Thursday, July 05, 2012

Philosophy as an Art

This paragraph from T.S. Eliot's "The Possibility of a Poetic Drama" has never left me. It many ways, it expresses the spirit of this blog:

In the works of Maeterlinck and Claudel on the one hand, and those of M. Bergson on the other, we have the mixture of the genres in which our age delights. Every work of imagination must have a philosophy; and every philosophy must be a work of art—how often have we heard that M. Bergson is an artist! It is a boast of his disciples. It is what the word “art” means to them that is the disputable point. Certain works of philosophy can be called works of art: much of Aristotle and Plato, Spinoza, parts of Hume, Mr. Bradley’s Principles of Logic, Mr. Russell’s essay on “Denoting”: clear and beautifully formed thought. But this is not what the admirers of Bergson, Claudel, or Maeterlinck (the philosophy of the latter is a little out of date) mean. They mean precisely what is not clear, but what is an emotional stimulus. And as a mixture of thought and of vision provides more stimulus, by suggesting both, both clear thinking and clear statement of particular objects must disappear.

Wittgenstein said that philosophy should be composed in the manner of poetry. I think he's right, but I don't think this means that philosophy is poetry. I agree with Eliot that philosophy is an art, and that it is the art of forming thought beautifully. Poetry is another art. Any attempt to conflate the two, which is often what is meant by people who declare philosophy to be an art, is only likely to obscure the problem, which is probably what they want. Thinking precisely, i.e., clearly, is difficult. Feeling precisely, i.e., intensely, is difficult. Beauty is difficult.


Presskorn said...

I like the Eliot-quote. It's reference to Bradley's Priciples of Logic, however, is peculiar, given that work's notorious reputation for unclarity.

Putting Bradley in the company of such masters as Aristotle and Hume, testifies to the extremely fashionable status of Bradley at the time (even Russell and Moore started out as speculative Bradlians).

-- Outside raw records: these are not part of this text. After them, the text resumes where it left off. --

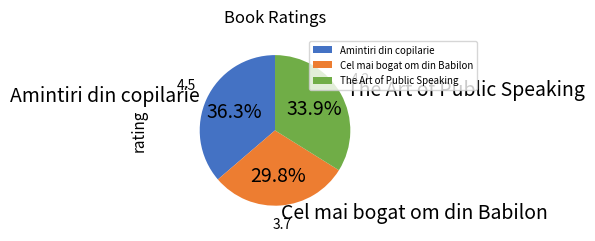

Which has a higher value, rating or The Art of Public Speaking?

rating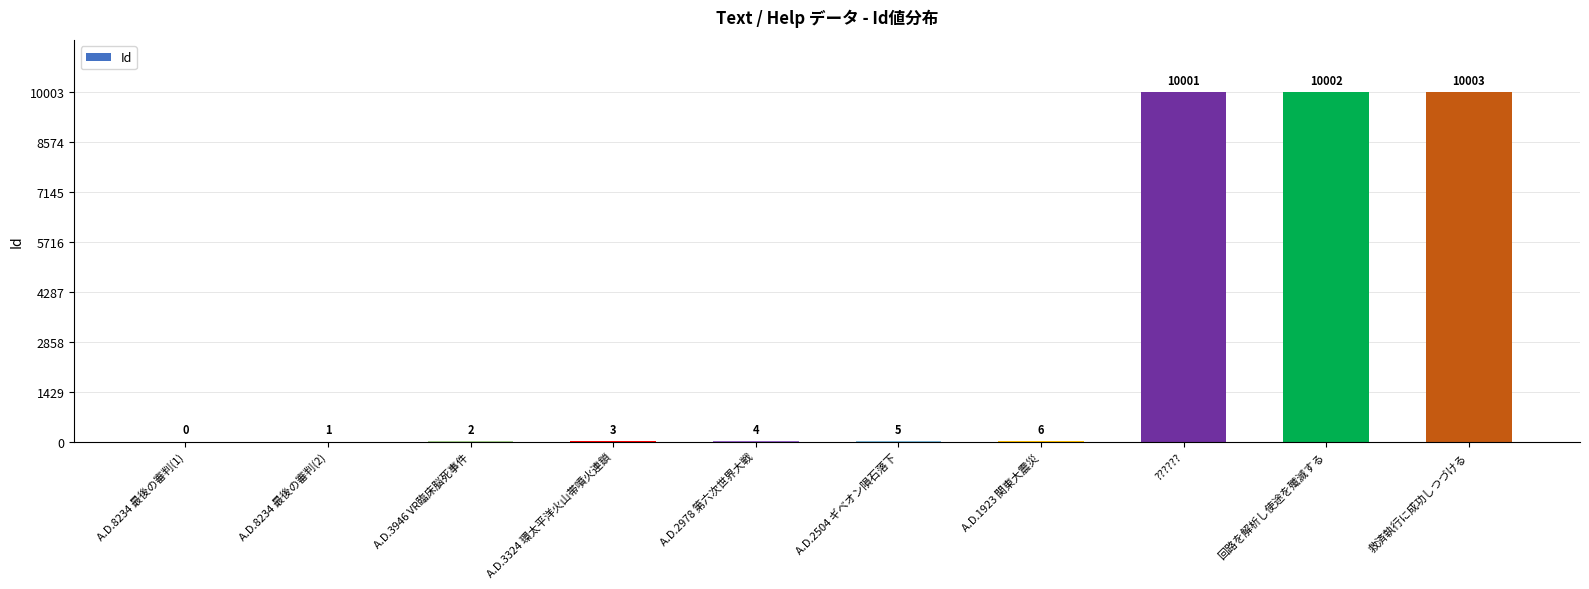

Where is the data nearest to the value 5001?

A.D.1923 関東大震災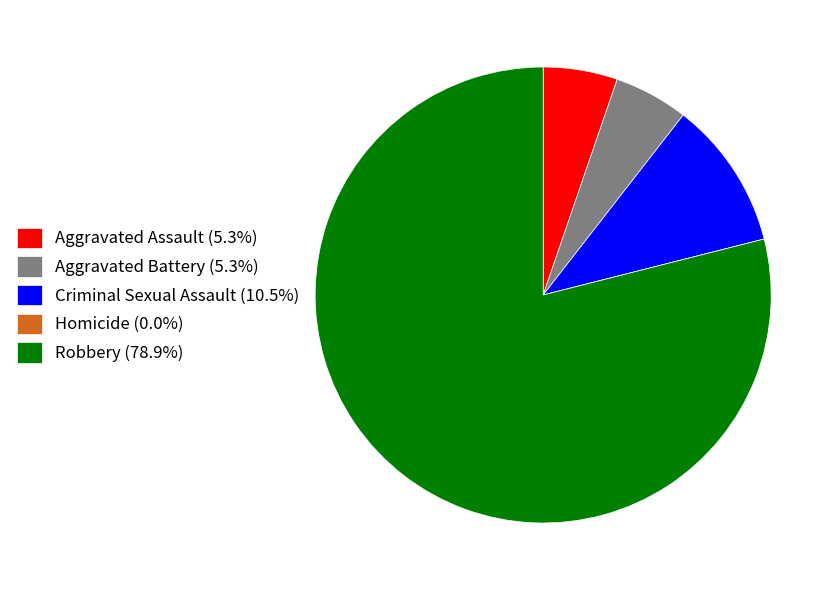

Does any single category account for the majority?

Yes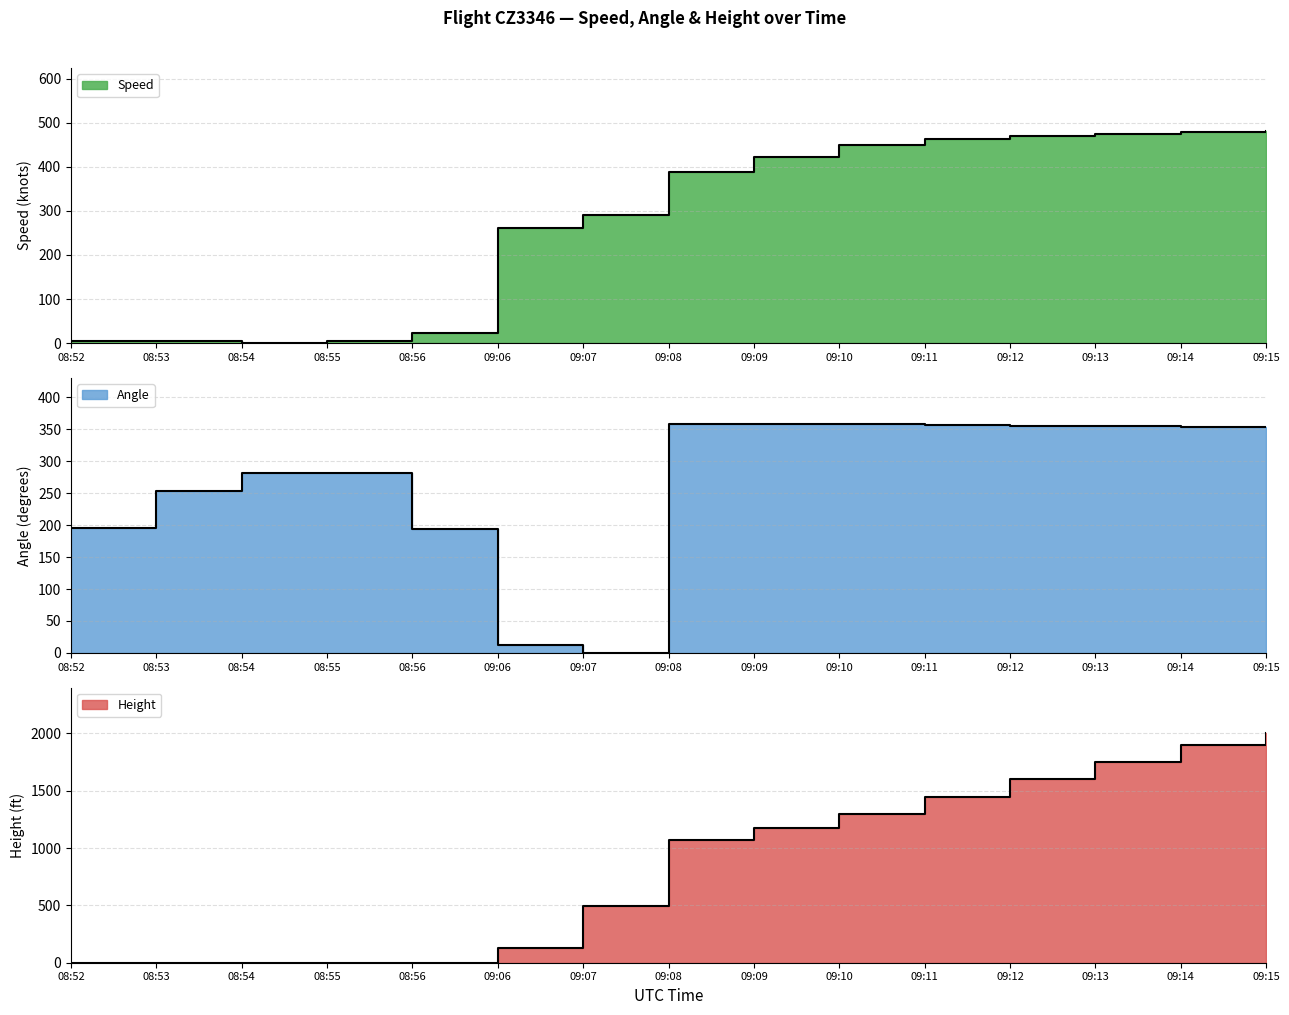

Reading left to right, transcribe all the data shown in this chart.

Speed: 08:52=5.6	08:53=5.6	08:54=0.0	08:55=5.6	08:56=22.2	09:06=261.1	09:07=290.8	09:08=388.9	09:09=422.3	09:10=450.0	09:11=463.0	09:12=470.0	09:13=475.0	09:14=478.0	09:15=480.0
Angle: 08:52=196.0	08:53=253.0	08:54=281.0	08:55=281.0	08:56=194.0	09:06=13.0	09:07=0.0	09:08=359.0	09:09=359.0	09:10=358.0	09:11=357.0	09:12=356.0	09:13=355.0	09:14=354.0	09:15=353.0
Height: 08:52=0.0	08:53=0.0	08:54=0.0	08:55=0.0	08:56=0.0	09:06=129.5	09:07=495.3	09:08=1074.4	09:09=1173.5	09:10=1300.0	09:11=1450.0	09:12=1600.0	09:13=1750.0	09:14=1900.0	09:15=2000.0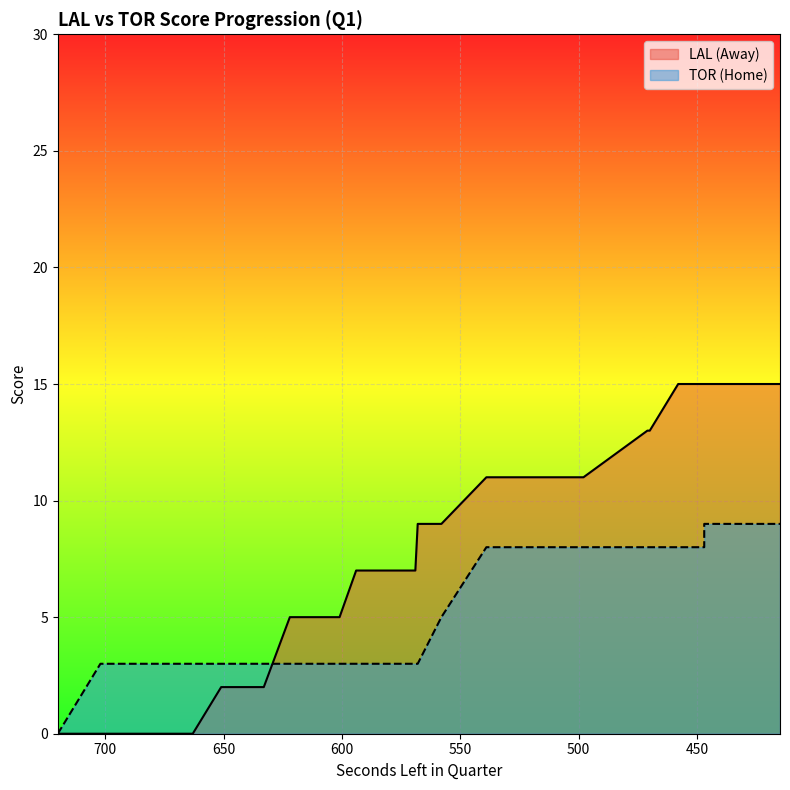

How many HomeScore values are between 3 and 8?

24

In a sense, it shows that even Eliot was subject to the fashion of his "age", which he speaks out against.

PS: You mean "philosophy" in the Wittgenstein-sentence.

Thomas said...

I'll have to look a Bradley, but, yes, it does sometimes come down to "taste".

PS Yes, thanks, fixed it.

Presskorn said...

Yes ,"taste" actually seems to be a better word than "fashion". The wiki article on Eliot reveals that he wrote a ph.d. on Bradley in Oxford from 1914-16 - and by that time Moore's Principia Ethica and Russell's Principia Mathematica (by now both staunch anti-Bradlians) had changed the tides of fashion.